Document text:
***
The difference between life and death is one of degree; all differences in this world are of degree, and not of kind, because oneness is the secret of everything.
The sign of life is strength and growth. The sign of death is weakness. Variation is the sign of life, and it must be there. Life is love, and when a man ceases to do good to others, he is dead spiritually.
Life is but momentary whether you have the knowledge of an angel or the ignorance of an animal. Life is but momentary, whether you have the poverty of the poorest man in rags or the wealth of the richest living person. Life is but momentary, whether you are a downtrodden man living in one of the big streets of the big cities of the West or a crowned Emperor ruling over millions. Life is but momentary, whether you have the best of health or the worst. Life is but momentary, whether you have the most poetical temperament or the most cruel. There is but one solution of life, says the Hindu, and that solution is what they call God and Religion. If these be true, life becomes explained, life becomes bearable, becomes enjoyable. Otherwise, life is but a useless burden.
How To Live the Life
To realise the spirit as spirit is practical religion. Everything else is good so far as it leads to this one grand idea. That [realisation] is to be attained by renunciation, by meditation--renunciation of all the senses, cutting the knots, the chains that bind us down to matter. "I do not want to get material life, do not want the sense-life, but something higher." That is renunciation. Then, by the power of meditation, undo the mischief that has been done.
***
Directions:
A. Translate this sentence from the passage on life and death into Spanish: "The sign of life is strength and growth."
B. From the passage on life and death, write out the part that begins at the words "The difference between" and stops after "is dead spiritually.".

Data:
***
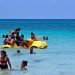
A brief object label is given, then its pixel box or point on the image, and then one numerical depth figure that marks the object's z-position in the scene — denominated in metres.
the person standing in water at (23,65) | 13.78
***
Answers by item number:
A. La señal de la vida es la fuerza y el crecimiento.

B.
The difference between life and death is one of degree; all differences in this world are of degree, and not of kind, because oneness is the secret of everything.
The sign of life is strength and growth. The sign of death is weakness. Variation is the sign of life, and it must be there. Life is love, and when a man ceases to do good to others, he is dead spiritually.